Pero si lo poco que se ha publicado en España siempre ha estado volcado hacia la alabanza más o menos engañosa de la Corona, ha pasado lo mismo en buena parte de la prensa extranjera. En el verano de 1992,
El Mundo
se hacía eco de lo que previamente había publicado la revista francesa
Point de Vue
con respecto a los amores del rey con la decoradora catalana Marta Gayá. Y trascendió que la Casa Real se había irritado enormemente no por el contenido de la información difundida, sino porque el diario de Madrid había omitido los «elogios y valoraciones positivas» en torno al rey que incluía el texto de la revista francesa.

La revista italiana
Oggi
siempre ha seguido el mismo estilo laudatorio que
Point de Vue
acostumbra a utilizar con los temas monárquicos. Por ejemplo, tras publicar, en un reportaje de 1988 sobre la familia real española, informaciones que aquí son absolutamente tabú, como «La infanta Elena nació enferma, como muchos de sus antepasados, y hoy todavía tiene que someterse a continuas terapias», añadía comentarios compensatorios como los «50 años [del rey Juan Carlos] son un ejemplo de fidelidad: a la familia, a España, a los valores de la democracia…». En otro de sus curiosos artículos, en el que
Oggi
revelaba el asunto de la presunta hija ilegítima del rey de España con la condesa italiana Olghina Robiland (también en 1988), el texto del reportaje matizaba: «Con la lealtad y honestidad que han caracterizado siempre su comportamiento, en cualquier circunstancia, y que le han permitido conquistar la confianza de los españoles, Juan Carlos advierte a Olghina, desde el primero beso, que el suyo es un amor imposible».

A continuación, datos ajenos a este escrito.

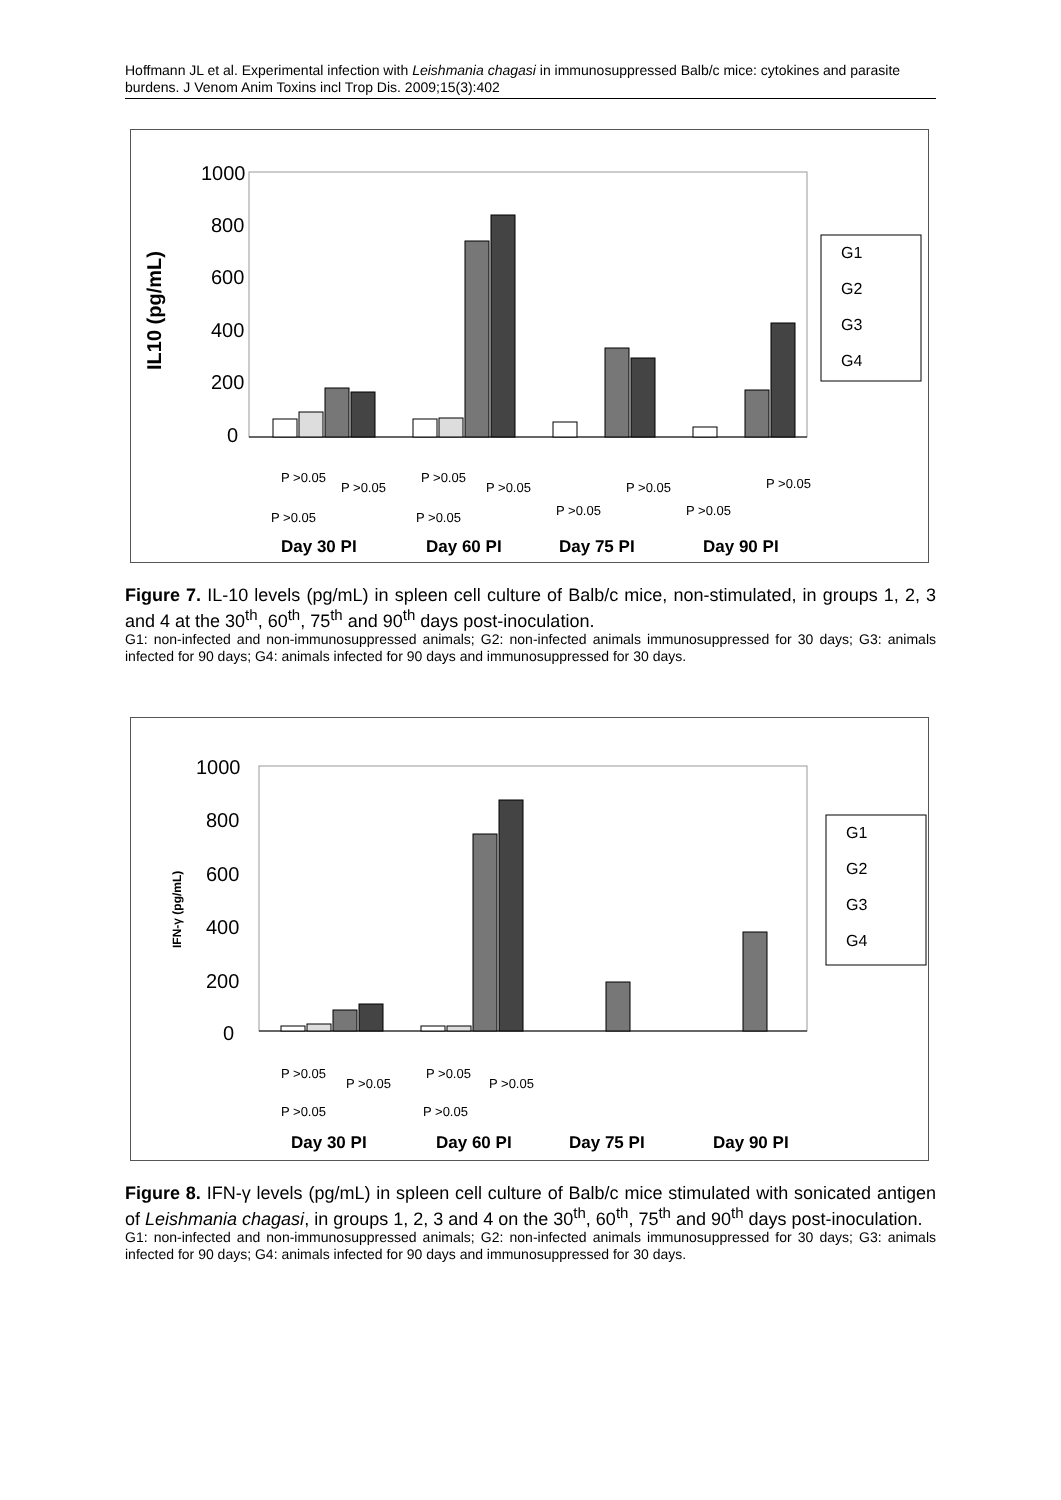Hoffmann JL et al. Experimental infection with Leishmania chagasi in immunosuppressed Balb/c mice: cytokines and parasite burdens. J Venom Anim Toxins incl Trop Dis. 2009;15(3):402
1000
800
600
400
200
0
IL10 (pg/mL)
G1
G2
G3
G4
P >0.05
P >0.05
P >0.05
P >0.05
P >0.05
P >0.05
P >0.05
P >0.05
P >0.05
P >0.05
Day 30 PI
Day 60 PI
Day 75 PI
Day 90 PI
Figure 7. IL-10 levels (pg/mL) in spleen cell culture of Balb/c mice, non-stimulated, in groups 1, 2, 3 and 4 at the 30<sup>th</sup>, 60<sup>th</sup>, 75<sup>th</sup> and 90<sup>th</sup> days post-inoculation.
G1: non-infected and non-immunosuppressed animals; G2: non-infected animals immunosuppressed for 30 days; G3: animals infected for 90 days; G4: animals infected for 90 days and immunosuppressed for 30 days.
1000
800
600
400
200
0
IFN-γ (pg/mL)
G1
G2
G3
G4
P >0.05
P >0.05
P >0.05
P >0.05
P >0.05
P >0.05
Day 30 PI
Day 60 PI
Day 75 PI
Day 90 PI
Figure 8. IFN-γ levels (pg/mL) in spleen cell culture of Balb/c mice stimulated with sonicated antigen of Leishmania chagasi, in groups 1, 2, 3 and 4 on the 30<sup>th</sup>, 60<sup>th</sup>, 75<sup>th</sup> and 90<sup>th</sup> days post-inoculation.
G1: non-infected and non-immunosuppressed animals; G2: non-infected animals immunosuppressed for 30 days; G3: animals infected for 90 days; G4: animals infected for 90 days and immunosuppressed for 30 days.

Por ello, si alguien se sorprende por algún dato en particular de este libro que le parezca especialmente escandaloso, es necesario que tenga en cuenta que es muy probable que haya aparecido antes en alguna otra fuente impresa, ocultada por la prensa española. Si nadie se ha molestado, hasta ahora, en poner dificultades a autores como Luis María Ansón, Pilar Urbano, Jaime Peñafiel o José Luis Villalonga, entre otros muchos, podemos presumir que no nos las pondrán ahora a nosotros al tratar de los mismos asuntos, tan sólo porque no hayamos endulzado la historia con una capa de «juancarlismo». Queremos manifestar nuestro agradecimiento a los autores de las obras consultadas —y utilizadas aquí como parte imprescindible de la documentación—, las cuales recogemos por orden alfabético en la bibliografía al final del libro. Si hemos preferido evitar las referencias puntuales, párrafo a párrafo, aun cuando no sea nada correcto, ha sido con el objeto de no facilitar la tarea de las personas que tienen espíritu censor, cosa que pondría en peligro el compromiso de confidencialidad con los informadores que han colaborado con nosotros.